They understood theatre more than most (the rest of the group are quite bizarre in appearance too) but none of it was really threatening. A bit like being in a ghost train: you know you'll come out unscathed. The best part was when the skeleton's dreadlock wig fell off.
If the Sex Gang Children were one of the hits of the day as far as the majority were concerned, so too were the Southern Death Cult. But I remember when punk groups really had energy . . . the days when The Damned started.
They were the obvious stars, and the expectation of the headliners unfortunately overshadowed two of the most individual acts of the day. Nico backed by the Invisible Girls, seemed badly out of place, and had to contend throughout her set with a noisy and impatient group of Damned fans. Her actual performance, short as it was, ranged from the embarrassingly tedious to the unbearably poignant — more nostalgia, of a different kind.
This stubbornly partisan section of the audience robbed Dead or Alive too of some of their impact, which was potentially formidable. In the time they had, the new style band demonstrated a brief version of a visual and aural extravaganza that matched the elements of theatre and music in a way that several of the day's bands had been trying to achieve.
As observed everywhere over the weekend, this band too have expanded to include new possibilities in sound (new members, new instruments, tapes) and it's just what was needed. Celebration has replaced melodrama and Dead or Alive are a dance group now - and almost fashionable.
The new sound at last validates the group's tendency for lengthy songs: their performances provide a stage version of the 12" single.
The female dancer is a brilliant counterpart to Pete Burns - if his sexuality is always ambiguous, hers is quite the opposite. Both are equally explicit and some people still find this disturbing. It's strange how some self-styled outsiders can be so intolerant. This is where the cans come in - and where we came in.
All that remains is The Damned. They're the most pogo worthy group of the day, but how much is that worth in terms of possibilities offered by the weekend as a whole?
"I've being doing this job for six years," announced Captain Sensible, which seemed to sum up the situation. But there was something about a punk version of "Happy Talk" that meant you couldn't go home disheartened.
So funny to see myself being described here in Penny's great article. I was the "female dancer" in Dead or Alive. Great gig, great memories and fantastic to meet bands such as The Dammed and The Cult (Southern Death Cult at the time).

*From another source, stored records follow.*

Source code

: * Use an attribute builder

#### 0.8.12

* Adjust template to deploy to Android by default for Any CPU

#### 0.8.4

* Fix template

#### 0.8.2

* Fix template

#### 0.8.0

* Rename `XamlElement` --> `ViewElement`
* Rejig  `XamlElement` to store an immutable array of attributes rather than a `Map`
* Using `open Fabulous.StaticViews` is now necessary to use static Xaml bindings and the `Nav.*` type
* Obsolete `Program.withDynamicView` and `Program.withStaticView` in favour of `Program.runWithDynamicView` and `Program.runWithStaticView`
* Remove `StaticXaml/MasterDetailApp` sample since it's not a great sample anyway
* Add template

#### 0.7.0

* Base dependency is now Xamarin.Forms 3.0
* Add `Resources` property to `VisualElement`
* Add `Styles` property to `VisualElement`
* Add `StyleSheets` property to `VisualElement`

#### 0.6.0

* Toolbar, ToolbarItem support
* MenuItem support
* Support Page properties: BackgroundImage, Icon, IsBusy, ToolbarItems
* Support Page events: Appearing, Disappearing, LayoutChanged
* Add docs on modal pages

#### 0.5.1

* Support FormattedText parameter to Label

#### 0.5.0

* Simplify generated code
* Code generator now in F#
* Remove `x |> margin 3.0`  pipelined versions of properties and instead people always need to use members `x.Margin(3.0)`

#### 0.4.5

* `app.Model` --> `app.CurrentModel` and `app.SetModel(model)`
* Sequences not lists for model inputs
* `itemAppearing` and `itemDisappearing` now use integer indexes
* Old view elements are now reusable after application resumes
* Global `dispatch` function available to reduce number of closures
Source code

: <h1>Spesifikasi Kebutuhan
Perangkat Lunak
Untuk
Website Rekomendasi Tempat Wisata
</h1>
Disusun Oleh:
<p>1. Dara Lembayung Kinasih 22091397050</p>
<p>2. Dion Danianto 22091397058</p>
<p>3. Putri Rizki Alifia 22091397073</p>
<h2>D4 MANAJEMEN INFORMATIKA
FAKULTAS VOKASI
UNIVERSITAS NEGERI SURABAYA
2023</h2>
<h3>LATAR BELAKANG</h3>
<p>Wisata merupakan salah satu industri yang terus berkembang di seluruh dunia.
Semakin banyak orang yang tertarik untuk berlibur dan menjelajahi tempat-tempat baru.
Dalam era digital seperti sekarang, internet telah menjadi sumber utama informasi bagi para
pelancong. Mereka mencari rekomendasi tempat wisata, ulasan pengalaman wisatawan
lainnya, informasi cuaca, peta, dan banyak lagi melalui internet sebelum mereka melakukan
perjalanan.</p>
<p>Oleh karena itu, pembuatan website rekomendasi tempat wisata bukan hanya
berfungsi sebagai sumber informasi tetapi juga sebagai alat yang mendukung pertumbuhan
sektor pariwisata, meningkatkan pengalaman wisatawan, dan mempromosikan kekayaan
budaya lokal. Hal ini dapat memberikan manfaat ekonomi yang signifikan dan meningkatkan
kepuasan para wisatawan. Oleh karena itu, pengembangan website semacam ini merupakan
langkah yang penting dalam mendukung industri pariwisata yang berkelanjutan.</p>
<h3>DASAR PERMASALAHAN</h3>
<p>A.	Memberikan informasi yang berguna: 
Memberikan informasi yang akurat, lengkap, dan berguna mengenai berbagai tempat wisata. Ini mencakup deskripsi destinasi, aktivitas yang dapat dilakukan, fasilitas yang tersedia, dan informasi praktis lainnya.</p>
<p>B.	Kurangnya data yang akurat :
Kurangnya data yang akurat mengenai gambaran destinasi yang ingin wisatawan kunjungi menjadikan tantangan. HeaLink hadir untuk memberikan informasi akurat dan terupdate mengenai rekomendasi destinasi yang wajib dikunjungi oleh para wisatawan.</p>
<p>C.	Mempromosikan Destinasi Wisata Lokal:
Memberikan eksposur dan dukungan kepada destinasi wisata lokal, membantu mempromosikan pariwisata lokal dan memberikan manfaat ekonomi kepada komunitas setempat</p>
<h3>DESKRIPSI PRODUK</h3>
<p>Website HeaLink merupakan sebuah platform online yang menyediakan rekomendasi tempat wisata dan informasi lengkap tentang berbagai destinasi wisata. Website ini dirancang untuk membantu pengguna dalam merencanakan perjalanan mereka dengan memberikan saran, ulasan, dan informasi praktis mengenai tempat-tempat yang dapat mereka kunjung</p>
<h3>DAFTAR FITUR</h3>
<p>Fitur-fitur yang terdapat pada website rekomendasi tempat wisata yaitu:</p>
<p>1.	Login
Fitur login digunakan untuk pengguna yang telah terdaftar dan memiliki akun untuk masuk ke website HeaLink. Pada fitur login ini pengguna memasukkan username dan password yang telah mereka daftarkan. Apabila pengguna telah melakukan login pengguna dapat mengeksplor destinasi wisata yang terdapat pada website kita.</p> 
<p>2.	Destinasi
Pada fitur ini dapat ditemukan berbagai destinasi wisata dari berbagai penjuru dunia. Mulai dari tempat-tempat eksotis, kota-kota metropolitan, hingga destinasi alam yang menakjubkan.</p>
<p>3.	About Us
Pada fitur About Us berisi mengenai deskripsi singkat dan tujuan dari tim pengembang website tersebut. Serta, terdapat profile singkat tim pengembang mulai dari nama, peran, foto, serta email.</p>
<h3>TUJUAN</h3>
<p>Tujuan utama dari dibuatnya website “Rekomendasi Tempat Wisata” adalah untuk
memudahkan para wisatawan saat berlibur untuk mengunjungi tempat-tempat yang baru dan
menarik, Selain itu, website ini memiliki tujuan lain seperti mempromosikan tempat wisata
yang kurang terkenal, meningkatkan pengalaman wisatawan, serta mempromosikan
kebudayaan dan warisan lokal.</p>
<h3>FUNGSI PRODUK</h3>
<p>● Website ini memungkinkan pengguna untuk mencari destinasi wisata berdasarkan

Great reminders of what a fantastic project Futurama was over all those years. But yes, what a cold and unwelcoming venue Deeside Leisure Centre was. Yet they attracted some major names at the end of the 1970s and the start of the 1980s, as you suggest. I also saw the Clash and the Jam there but throw in Madness, Blondie, the Go Go's, Ian Dury and the Blockheads and, amazingly, Bob Marley and the Wailers and there's no doubt, despite the inhospitable environment, the place still had immense pulling power.